Publicado em 24 de fevereiro de 2023 por Tribuna da Internet
Edvaldo Santana
O Globo
É obscuro o futuro da Light, distribuidora de eletricidade do Rio de Janeiro. E respingará nos consumidores, no mínimo com mais aumento de tarifas. A perda não técnica (PNT), eufemismo para furto de energia, é a razão, mas não única, para o desequilíbrio financeiro da companhia que fará 120 anos em 2025.
A perda da Light no ciclo 2022-2026, quando vence a concessão, é de 5.022.764 MWh (573 MW médios). Esse montante corresponde ao consumo de 2 milhões de residências, algo como Sergipe, Amapá e Roraima — juntos.
R$ 1,25 BILHÃO – É como se a energia que a Light compra de Itaipu e Belo Monte fosse usada só pelos fraudadores. Em dinheiro de hoje, é mais que R$ 1,25 bilhão ao ano. A esse montante é adicionada a parcela sob responsabilidade do acionista da Light, que ultrapassa R$ 800 milhões. E isso é só um pedaço dos quase R$ 7 bilhões que os consumidores brasileiros gastam com a perda não técnica.
Esses limites são fixados a partir de Áreas com Severas Restrições Operativas (ASROs), outro eufemismo para regiões dominadas por milícia e traficantes. Nelas, o consumo médio é da ordem de 400 kWh. O Globo de 12 de fevereiro publicou duas ótimas reportagens sobre o tema — uma de Glauce Cavalcanti e Ana Flávia Pilar e outra de Marcos Nunes.
Há uma razão para o Estado não se empenhar no combate à fraude: o ICMS é cobrado também pela energia furtada. Impedir a fraude implica reduzir o consumo e diminui o ICMS faturado.
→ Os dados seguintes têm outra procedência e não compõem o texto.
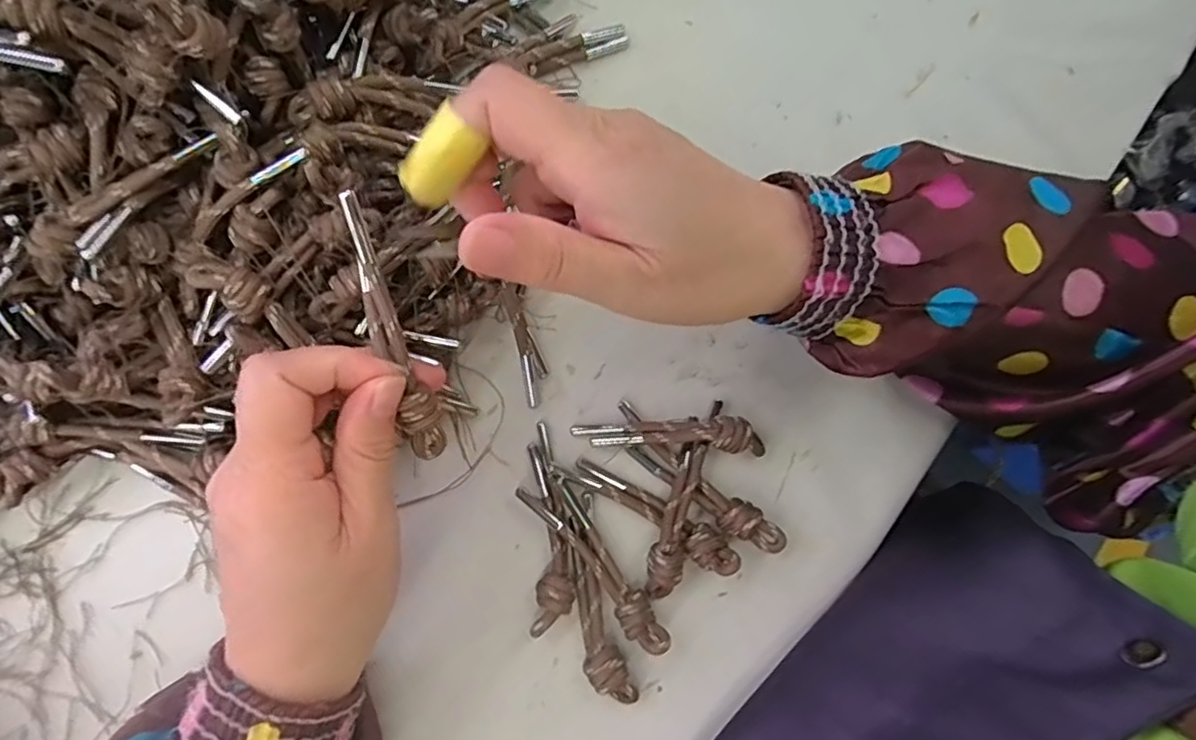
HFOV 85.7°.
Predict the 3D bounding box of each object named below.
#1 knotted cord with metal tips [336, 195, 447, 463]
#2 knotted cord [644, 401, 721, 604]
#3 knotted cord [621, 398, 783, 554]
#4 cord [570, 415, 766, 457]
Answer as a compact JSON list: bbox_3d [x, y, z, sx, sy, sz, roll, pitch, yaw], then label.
[{"bbox_3d":[-0.071,-0.012,0.222,0.013,0.011,0.093,-17,102,-5],"label":"knotted cord with metal tips"},{"bbox_3d":[0.037,0.054,0.282,0.014,0.017,0.087,18,78,2],"label":"knotted cord"},{"bbox_3d":[0.042,0.048,0.283,0.090,0.015,0.017,39,80,6],"label":"knotted cord"},{"bbox_3d":[0.031,0.029,0.288,0.082,0.018,0.014,0,78,12],"label":"cord"}]

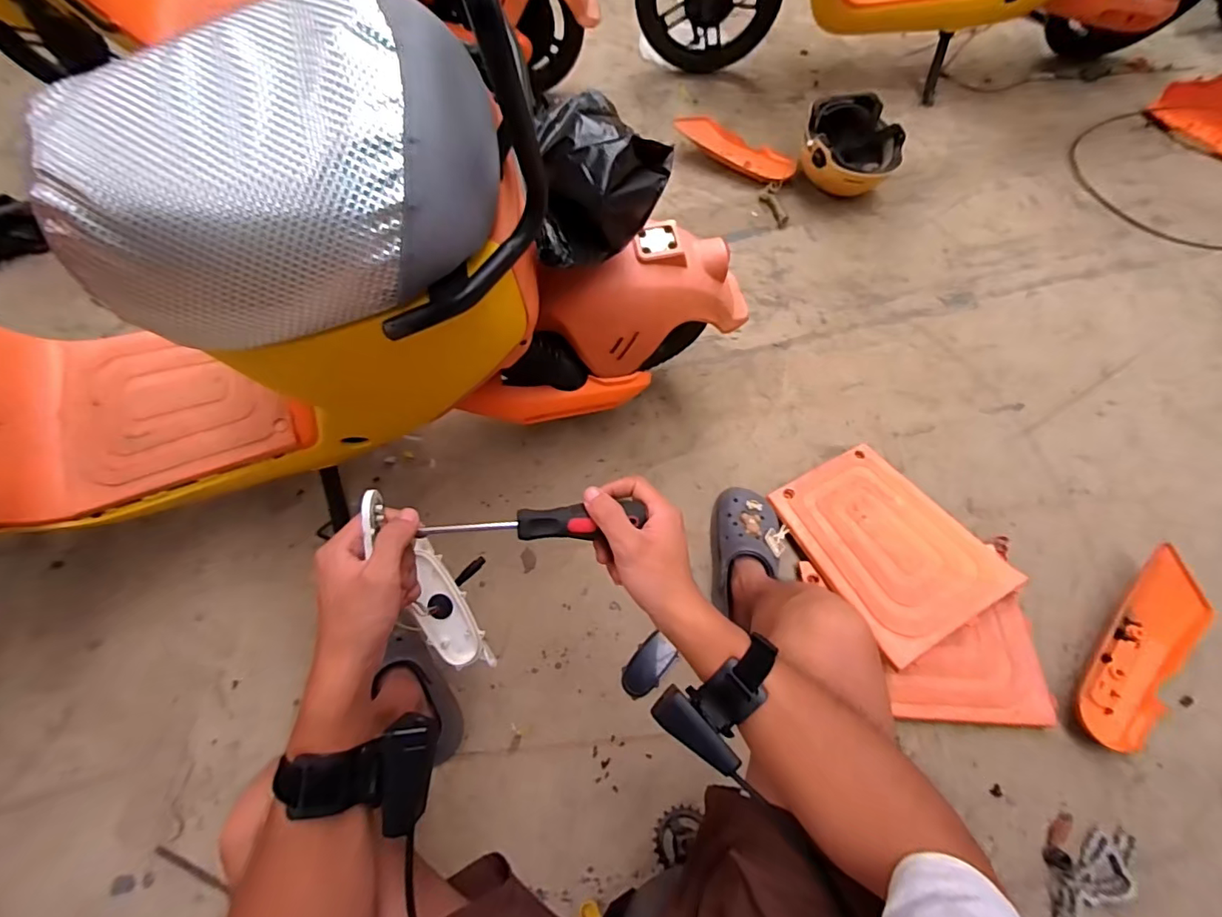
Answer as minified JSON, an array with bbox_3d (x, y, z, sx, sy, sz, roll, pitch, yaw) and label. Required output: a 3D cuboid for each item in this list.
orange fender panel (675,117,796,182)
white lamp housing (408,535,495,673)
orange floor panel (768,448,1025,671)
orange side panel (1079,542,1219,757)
[{"bbox_3d":[0.315,-0.793,1.329,0.326,0.060,0.107,32,70,14],"label":"orange fender panel"},{"bbox_3d":[-0.170,0.151,0.528,0.054,0.029,0.136,-21,96,-8],"label":"white lamp housing"},{"bbox_3d":[0.461,0.134,0.876,0.265,0.020,0.324,-26,56,-13],"label":"orange floor panel"},{"bbox_3d":[0.833,0.298,0.808,0.109,0.069,0.335,35,71,15],"label":"orange side panel"}]

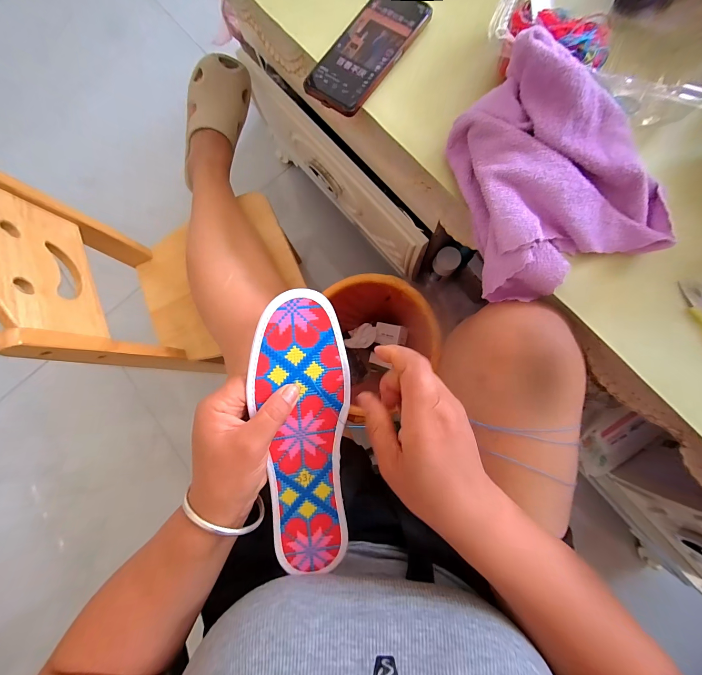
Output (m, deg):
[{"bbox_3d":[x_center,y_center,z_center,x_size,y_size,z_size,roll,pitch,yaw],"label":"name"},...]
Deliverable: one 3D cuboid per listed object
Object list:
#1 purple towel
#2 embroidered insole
[{"bbox_3d":[0.203,-0.158,0.294,0.170,0.102,0.204,-17,80,2],"label":"purple towel"},{"bbox_3d":[-0.036,0.086,0.259,0.079,0.008,0.243,-9,99,-14],"label":"embroidered insole"}]

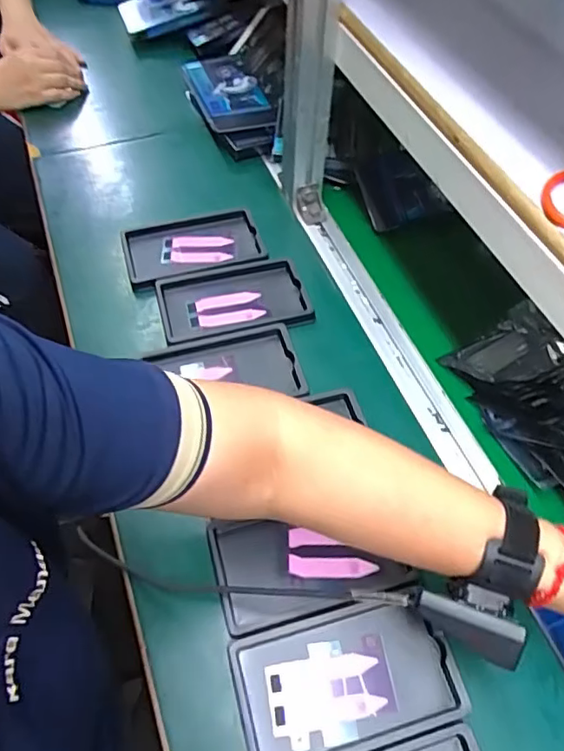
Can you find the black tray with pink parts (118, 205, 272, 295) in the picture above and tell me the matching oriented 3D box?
[{"bbox_3d":[-0.104,-0.151,0.658,0.156,0.017,0.097,-14,58,-12],"label":"black tray with pink parts"}]

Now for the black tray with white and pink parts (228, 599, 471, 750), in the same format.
[{"bbox_3d":[0.046,0.226,0.414,0.157,0.015,0.094,-12,57,-11],"label":"black tray with white and pink parts"}]

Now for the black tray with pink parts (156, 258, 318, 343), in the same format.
[{"bbox_3d":[-0.054,-0.083,0.619,0.158,0.026,0.094,-8,57,-8],"label":"black tray with pink parts"}]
CICLO PERVERSO – Em 2013 fui diretor-ouvidor da Agência Nacional de Energia Elétrica (Aneel). Estive em três dessas ASROs. “Não vou dar mole. Se meu vizinho não paga, e ninguém faz nada, por que vou pagar?” Foi o que escutei de pessoas que até se envergonhavam da clandestinidade. É o ciclo perverso do furto de energia. O “gato”, desde então, cresceu de 34% para mais de 50%.
A Light não fez a coisa mais certa. Priorizou soluções técnicas consagradas, como blindar os medidores, para resolver um problema que é social e, sobretudo, comportamental. É raro o usuário que quer permanecer clandestino. É mais raro ainda quem furta de si mesmo.
Por que, então, não eliminar o vínculo com a milícia? Como o consumidor (pagante) gasta R$ 1,25 bilhão ao ano com a perda não técnica, por que não criar um fundo com esse dinheiro, como se os 573 MW médios pertencessem ao conjunto de consumidores que deixarem de fraudar?
INSTALAR MEDIDOR – Esses kWh seriam repartidos em cotas de 200 kWh (R$ 220 no caso da Light), com uma condição: instalar o medidor. Durante um período de 18 meses a energia é medida, mas o antigo fraudador só paga o que exceder 200 kWh. Nos 18 meses seguintes, pagará o que exceder 150 kWh, e assim sucessivamente.
A Light sempre totalizará o consumo. Se for menor que os 573 MW médios do fundo, o saldo reverte em bônus na conta de luz do ano seguinte. E a conta do consumidor honesto também cairá, pois o consumo das ASROs será menor que os 400 kWh atuais, e a Light comprará menos energia para revenda.
Seria a chance de sair da espiral de desastre. O fundo de kWh corta o elo com a milícia, e o consumidor é estimulado a ser eficiente no uso da energia. Esse mecanismo funcionaria por no máximo oito anos, tempo para que a fraude na área da Light alcance a média nacional de 14%, numa economia de R$ 1 bilhão ao ano.